### Description of the task
Render the following lines as a Markdown table with the columns "No." and "Text", numbering each row, omitting blank lines, and leaving the pictures out.

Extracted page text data
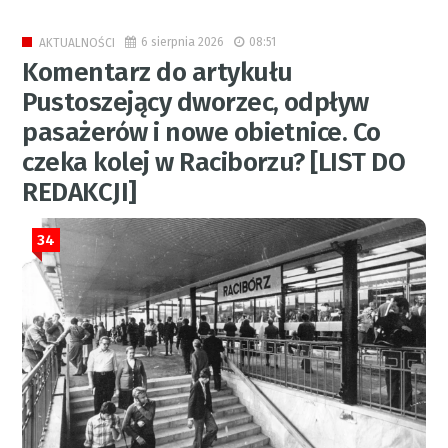
6 sierpnia 2026
08:51
AKTUALNOŚCI
Komentarz do artykułu
Pustoszejący dworzec, odpływ
pasażerów i nowe obietnice. Co
czeka kolej w Raciborzu? [LIST DO
REDAKCJI]
34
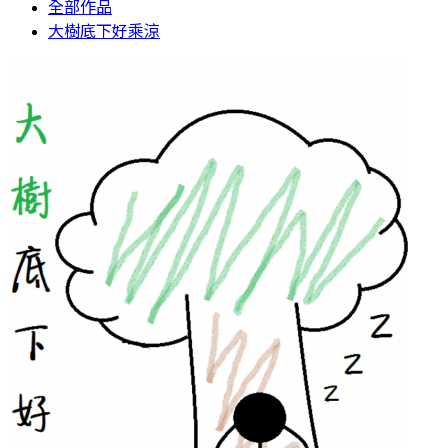
全部作品
大樹底下好乘涼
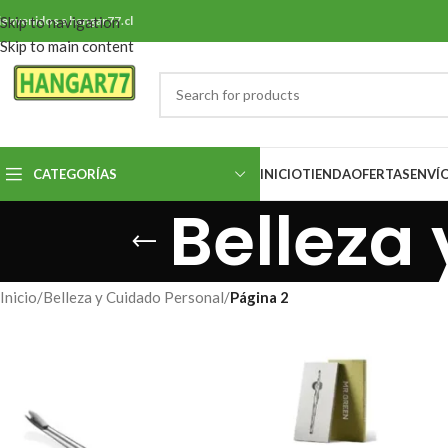
ienvenidos a hangar77.cl
Skip to navigation
Skip to main content
CATEGORÍAS
INICIO
TIENDA
OFERTAS
ENVÍ
Belleza
Inicio
/
Belleza y Cuidado Personal
/
Página 2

### Exercise answer
| No. | Text |
|---|---|
| 1 | 6 sierpnia 2026 |
| 2 | 08:51 |
| 3 | AKTUALNOŚCI |
| 4 | Komentarz do artykułu |
| 5 | Pustoszejący dworzec, odpływ |
| 6 | pasażerów i nowe obietnice. Co |
| 7 | czeka kolej w Raciborzu? [LIST DO |
| 8 | REDAKCJI] |
| 9 | 34 |
| 10 | 全部作品 |
| 11 | 大樹底下好乘涼 |
| 12 | ienvenidos a hangar77.cl |
| 13 | Skip to navigation |
| 14 | Skip to main content |
| 15 | CATEGORÍAS |
| 16 | INICIO |
| 17 | TIENDA |
| 18 | OFERTAS |
| 19 | ENVÍ |
| 20 | Belleza |
| 21 | Inicio |
| 22 | / |
| 23 | Belleza y Cuidado Personal |
| 24 | / |
| 25 | Página 2 |